La cérémonie d’ouverture a été marquée par la présence de plusieurs membres du Gouvernement, dont les Ministres d’État Abdoulaye Bio Tchané et Romuald Wadagni, ainsi que le Président de la HAAC, Édouard Loko. Durant quarante-huit heures, les participants se pencheront sur les enjeux majeurs de la digitalisation : modernisation des services publics, innovation technologique, inclusion numérique, cybersécurité, infrastructures digitales, intelligence artificielle et création d’emplois. L’objectif : identifier des stratégies communes, renforcer la coopération régionale et définir des solutions capables de hisser les États au niveau des standards internationaux.
Dans son allocution, la Ministre du Numérique et de la Digitalisation du Bénin, Aurélie Adam Soulé Zoumarou, a mis l’accent sur la nécessité de penser désormais en termes de synergies régionales. « Le temps des projets isolés est passé. Nos pays doivent mutualiser les câbles sous-marins, développer des infrastructures numériques transfrontalières et partager des solutions d’intelligence artificielle », a-t-elle déclaré. Au nom de l’institution, Ousmane DIAGANA, Vice-président pour l’Afrique de l’Ouest et du Centre, a salué les efforts remarquables des pays de la région. Il a réitéré l’engagement de la Banque Mondiale à soutenir les initiatives numériques dans les secteurs clés tels que l’éducation, la santé, la finance et la gouvernance.
Le Bénin se distingue particulièrement par son évolution fulgurante dans le domaine du numérique. En dix ans, sous l’impulsion du Président Patrice Talon, le pays est passé de 19 % à 75 % de taux de pénétration de l’internet mobile. Plus de 250 services publics ont été dématérialisés, et des centaines de milliers de citoyens ont été formés aux compétences digitales. Pour le Ministre d’État Abdoulaye Bio Tchané, ces avancées témoignent d’une dynamique nationale solide. « La confiance numérique progresse au Bénin. Si nous mobilisons nos compétences, nos ressources et nos partenariats, le numérique deviendra l’un des fondements majeurs de la prospérité en Afrique de l’Ouest et du Centre », a-t-il souligné lors du lancement des travaux.
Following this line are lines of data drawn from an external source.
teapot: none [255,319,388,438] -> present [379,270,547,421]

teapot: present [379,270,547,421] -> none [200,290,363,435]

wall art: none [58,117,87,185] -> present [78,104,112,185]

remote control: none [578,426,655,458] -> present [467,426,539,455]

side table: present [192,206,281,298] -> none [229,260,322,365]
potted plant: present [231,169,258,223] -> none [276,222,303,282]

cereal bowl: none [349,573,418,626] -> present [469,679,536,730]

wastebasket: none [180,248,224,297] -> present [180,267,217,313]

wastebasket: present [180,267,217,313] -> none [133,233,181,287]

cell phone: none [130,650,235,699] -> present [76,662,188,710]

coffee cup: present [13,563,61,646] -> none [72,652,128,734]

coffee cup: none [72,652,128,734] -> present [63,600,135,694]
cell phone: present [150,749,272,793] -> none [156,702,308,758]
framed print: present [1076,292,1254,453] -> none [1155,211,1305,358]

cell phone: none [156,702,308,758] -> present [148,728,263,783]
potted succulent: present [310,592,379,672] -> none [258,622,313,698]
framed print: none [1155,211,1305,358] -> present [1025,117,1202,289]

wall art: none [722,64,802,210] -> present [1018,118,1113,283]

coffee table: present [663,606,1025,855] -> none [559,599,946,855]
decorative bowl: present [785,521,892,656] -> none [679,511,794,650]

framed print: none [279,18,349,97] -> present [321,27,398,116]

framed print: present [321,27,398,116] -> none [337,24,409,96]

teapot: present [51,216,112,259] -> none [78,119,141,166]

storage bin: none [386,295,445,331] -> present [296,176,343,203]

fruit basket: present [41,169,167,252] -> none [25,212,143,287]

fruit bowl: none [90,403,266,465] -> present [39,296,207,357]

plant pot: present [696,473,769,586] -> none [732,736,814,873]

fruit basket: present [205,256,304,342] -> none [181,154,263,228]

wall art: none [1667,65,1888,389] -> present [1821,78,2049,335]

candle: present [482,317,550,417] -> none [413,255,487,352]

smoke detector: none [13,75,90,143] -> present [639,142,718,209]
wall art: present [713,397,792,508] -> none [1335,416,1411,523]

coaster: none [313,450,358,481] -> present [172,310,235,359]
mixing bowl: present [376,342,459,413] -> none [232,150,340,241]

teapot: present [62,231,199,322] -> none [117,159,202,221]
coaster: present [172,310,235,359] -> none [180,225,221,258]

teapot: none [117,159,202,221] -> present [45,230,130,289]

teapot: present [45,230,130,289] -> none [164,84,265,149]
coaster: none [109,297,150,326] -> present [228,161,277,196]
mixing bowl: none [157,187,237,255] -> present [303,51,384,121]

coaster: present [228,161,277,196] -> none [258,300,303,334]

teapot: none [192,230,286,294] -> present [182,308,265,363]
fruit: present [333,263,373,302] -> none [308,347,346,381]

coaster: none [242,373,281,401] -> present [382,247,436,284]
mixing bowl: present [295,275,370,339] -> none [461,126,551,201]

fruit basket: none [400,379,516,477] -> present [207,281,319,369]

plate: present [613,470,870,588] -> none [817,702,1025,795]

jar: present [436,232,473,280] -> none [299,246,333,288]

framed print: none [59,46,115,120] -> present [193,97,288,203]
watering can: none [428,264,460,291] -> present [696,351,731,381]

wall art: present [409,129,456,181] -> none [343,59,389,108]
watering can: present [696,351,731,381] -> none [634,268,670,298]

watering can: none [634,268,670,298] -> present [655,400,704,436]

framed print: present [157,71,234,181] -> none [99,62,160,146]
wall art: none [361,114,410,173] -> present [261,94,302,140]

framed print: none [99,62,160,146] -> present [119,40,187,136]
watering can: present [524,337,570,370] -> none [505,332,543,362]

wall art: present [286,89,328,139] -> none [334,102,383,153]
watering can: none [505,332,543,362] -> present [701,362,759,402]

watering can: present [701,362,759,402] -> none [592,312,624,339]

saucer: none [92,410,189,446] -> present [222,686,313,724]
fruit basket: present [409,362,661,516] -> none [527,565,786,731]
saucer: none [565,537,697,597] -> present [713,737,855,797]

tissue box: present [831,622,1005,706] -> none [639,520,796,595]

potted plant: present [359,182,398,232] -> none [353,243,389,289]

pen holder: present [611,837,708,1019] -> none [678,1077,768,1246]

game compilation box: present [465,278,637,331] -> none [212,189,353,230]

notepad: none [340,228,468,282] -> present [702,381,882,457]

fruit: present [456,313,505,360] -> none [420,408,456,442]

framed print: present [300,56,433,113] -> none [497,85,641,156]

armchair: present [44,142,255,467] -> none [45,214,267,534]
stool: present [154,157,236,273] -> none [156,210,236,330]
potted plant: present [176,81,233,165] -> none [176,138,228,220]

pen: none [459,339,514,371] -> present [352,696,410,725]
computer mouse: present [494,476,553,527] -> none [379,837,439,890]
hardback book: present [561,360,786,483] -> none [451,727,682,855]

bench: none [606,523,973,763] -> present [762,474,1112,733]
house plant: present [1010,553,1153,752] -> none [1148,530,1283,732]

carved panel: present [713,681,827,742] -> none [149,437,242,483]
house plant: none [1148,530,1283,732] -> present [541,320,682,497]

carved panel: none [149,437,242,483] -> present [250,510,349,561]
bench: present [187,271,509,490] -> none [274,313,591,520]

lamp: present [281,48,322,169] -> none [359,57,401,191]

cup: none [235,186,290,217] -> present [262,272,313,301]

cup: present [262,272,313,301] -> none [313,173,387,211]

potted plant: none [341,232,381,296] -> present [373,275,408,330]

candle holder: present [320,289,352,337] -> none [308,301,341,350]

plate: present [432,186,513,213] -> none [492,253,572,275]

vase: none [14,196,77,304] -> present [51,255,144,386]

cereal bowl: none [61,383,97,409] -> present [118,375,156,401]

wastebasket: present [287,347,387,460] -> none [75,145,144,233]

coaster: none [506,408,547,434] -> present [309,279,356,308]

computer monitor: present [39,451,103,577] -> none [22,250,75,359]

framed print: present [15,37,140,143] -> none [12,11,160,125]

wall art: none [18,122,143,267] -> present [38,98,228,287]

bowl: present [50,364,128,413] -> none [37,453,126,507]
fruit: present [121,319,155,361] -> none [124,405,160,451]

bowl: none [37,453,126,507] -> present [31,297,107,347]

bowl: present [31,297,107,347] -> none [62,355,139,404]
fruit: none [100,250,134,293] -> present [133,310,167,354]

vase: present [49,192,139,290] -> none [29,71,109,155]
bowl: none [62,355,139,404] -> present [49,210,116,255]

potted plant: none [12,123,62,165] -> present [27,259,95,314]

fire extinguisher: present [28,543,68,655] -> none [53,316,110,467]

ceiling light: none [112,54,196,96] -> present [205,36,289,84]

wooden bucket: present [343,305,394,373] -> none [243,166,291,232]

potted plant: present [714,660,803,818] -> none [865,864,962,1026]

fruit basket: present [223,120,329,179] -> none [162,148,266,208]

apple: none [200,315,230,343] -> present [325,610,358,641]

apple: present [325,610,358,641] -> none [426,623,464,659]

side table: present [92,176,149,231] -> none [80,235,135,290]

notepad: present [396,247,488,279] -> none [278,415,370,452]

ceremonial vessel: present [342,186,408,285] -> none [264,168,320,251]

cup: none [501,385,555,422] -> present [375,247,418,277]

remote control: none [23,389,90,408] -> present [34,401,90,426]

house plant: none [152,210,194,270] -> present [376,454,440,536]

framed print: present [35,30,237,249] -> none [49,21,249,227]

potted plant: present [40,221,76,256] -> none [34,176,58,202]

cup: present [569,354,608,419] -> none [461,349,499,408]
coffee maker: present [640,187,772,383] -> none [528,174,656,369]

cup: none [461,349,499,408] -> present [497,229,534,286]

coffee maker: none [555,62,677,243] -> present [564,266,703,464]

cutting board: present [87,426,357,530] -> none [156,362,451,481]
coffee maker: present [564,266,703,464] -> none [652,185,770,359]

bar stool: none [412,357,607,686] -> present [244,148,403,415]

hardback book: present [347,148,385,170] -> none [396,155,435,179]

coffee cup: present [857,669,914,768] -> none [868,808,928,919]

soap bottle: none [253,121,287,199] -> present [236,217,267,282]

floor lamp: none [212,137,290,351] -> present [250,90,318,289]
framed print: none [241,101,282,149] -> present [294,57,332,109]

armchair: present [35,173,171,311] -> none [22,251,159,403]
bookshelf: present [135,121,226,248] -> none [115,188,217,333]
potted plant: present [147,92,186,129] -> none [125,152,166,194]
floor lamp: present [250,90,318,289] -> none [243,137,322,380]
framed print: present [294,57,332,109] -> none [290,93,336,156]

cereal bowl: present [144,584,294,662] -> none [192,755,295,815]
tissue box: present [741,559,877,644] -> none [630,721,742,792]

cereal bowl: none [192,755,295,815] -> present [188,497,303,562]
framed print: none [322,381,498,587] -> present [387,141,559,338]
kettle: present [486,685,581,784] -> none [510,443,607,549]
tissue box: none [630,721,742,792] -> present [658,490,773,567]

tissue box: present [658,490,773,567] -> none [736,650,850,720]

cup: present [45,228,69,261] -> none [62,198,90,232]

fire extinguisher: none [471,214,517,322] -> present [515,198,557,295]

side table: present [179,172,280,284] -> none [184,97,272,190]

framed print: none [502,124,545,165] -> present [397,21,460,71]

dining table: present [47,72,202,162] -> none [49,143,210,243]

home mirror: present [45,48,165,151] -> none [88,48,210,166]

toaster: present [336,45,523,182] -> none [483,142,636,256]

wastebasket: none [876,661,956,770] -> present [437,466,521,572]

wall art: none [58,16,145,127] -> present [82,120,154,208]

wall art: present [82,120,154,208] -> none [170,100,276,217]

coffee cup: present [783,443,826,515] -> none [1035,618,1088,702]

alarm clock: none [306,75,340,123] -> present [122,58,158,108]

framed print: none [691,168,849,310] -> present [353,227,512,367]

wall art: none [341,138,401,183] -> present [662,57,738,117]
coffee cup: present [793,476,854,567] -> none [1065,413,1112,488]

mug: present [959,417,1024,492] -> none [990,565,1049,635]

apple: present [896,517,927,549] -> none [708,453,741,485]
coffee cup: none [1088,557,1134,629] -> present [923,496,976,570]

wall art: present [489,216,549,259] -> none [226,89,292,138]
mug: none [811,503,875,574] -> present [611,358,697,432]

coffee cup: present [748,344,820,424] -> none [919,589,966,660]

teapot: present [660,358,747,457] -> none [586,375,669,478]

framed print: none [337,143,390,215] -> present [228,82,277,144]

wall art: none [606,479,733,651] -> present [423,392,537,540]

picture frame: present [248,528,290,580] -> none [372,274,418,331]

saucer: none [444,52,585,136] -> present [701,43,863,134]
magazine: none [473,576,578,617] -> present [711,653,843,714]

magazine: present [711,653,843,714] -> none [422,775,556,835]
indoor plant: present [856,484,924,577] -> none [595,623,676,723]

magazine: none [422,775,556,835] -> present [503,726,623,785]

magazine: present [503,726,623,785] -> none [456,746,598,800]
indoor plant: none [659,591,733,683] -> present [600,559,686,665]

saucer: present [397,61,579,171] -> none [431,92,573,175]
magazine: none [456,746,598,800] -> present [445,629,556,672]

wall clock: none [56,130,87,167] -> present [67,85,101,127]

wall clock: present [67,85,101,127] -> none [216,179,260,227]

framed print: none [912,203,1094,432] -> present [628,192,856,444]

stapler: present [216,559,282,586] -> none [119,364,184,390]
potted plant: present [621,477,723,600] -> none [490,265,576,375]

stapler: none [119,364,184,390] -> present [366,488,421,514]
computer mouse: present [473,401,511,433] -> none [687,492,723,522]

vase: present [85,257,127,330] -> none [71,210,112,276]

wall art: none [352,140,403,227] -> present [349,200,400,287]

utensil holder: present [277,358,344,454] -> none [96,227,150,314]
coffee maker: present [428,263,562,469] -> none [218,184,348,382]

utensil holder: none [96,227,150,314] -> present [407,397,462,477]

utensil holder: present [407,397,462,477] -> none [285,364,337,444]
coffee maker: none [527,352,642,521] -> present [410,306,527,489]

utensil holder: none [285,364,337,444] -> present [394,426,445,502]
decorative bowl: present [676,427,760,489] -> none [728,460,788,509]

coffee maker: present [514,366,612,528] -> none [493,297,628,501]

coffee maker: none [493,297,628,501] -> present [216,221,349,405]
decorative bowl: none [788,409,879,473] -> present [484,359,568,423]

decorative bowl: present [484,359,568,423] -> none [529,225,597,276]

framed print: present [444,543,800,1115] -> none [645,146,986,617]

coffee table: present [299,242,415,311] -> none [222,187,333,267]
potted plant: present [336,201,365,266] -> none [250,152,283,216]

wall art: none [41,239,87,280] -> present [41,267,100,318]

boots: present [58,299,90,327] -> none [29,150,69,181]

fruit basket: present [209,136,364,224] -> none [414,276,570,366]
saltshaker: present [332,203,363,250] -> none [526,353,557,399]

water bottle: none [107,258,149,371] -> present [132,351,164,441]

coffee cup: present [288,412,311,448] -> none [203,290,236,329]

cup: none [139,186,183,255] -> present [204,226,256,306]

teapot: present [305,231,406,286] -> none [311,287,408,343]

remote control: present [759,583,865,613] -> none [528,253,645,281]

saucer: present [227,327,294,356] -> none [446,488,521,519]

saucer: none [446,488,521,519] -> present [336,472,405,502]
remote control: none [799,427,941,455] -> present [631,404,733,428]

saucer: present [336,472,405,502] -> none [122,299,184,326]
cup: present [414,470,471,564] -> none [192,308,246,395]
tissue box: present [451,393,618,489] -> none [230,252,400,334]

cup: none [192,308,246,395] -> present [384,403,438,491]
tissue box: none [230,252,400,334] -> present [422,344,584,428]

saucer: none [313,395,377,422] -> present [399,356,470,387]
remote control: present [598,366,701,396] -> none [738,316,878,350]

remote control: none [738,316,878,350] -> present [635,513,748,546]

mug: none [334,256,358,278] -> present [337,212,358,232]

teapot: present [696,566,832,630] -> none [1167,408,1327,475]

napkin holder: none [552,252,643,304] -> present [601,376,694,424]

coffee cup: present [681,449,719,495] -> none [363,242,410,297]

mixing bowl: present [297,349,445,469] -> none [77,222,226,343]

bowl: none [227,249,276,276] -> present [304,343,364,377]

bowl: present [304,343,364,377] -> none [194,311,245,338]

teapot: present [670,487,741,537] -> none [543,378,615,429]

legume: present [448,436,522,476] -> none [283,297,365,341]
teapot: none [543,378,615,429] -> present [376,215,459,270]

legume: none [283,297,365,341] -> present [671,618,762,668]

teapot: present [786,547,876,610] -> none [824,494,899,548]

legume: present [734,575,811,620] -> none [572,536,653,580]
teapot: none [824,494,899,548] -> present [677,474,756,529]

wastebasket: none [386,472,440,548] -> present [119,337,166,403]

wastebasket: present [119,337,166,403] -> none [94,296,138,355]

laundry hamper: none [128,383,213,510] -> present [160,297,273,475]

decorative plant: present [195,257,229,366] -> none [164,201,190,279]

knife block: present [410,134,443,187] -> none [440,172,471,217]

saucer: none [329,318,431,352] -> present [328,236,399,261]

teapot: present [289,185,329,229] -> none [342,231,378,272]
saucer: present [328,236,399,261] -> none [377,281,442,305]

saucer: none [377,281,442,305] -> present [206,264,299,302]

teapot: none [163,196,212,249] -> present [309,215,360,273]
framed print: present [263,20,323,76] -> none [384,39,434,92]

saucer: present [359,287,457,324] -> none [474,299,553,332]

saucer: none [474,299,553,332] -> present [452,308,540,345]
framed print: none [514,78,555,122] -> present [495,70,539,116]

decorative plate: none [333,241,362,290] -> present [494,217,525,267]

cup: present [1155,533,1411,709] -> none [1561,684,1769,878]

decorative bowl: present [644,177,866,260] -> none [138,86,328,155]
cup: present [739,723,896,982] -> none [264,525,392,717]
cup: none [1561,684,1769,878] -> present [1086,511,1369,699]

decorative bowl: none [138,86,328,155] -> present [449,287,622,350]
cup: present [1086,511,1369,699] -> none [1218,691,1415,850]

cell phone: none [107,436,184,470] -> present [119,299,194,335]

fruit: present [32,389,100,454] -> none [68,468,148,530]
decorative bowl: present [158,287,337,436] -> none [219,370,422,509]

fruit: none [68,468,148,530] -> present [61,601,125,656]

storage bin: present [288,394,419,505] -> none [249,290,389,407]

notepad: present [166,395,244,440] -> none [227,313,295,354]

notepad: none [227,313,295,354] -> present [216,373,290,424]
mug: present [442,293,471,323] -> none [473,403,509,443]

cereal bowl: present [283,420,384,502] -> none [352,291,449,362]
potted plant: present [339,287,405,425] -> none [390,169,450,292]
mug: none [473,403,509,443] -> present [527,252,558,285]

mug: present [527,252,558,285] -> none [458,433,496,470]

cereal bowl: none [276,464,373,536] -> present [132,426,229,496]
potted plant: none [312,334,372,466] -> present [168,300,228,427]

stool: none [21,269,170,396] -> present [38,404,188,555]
Le Sommet de Cotonou ambitionne de réduire la fracture numérique, de stimuler l’innovation et de créer de nouvelles opportunités d’emploi, notamment pour les jeunes. Les conclusions attendues devraient accélérer l’intégration régionale via le Marché Unique du Numérique, renforcer les compétences en intelligence artificielle et connecter davantage de populations aux services essentiels. Le rendez-vous de Cotonou s’inscrit ainsi comme un jalon crucial pour l’avenir digital de l’Afrique de l’Ouest et du Centre, déterminée à faire du numérique un moteur de croissance durable, inclusive et compétitive.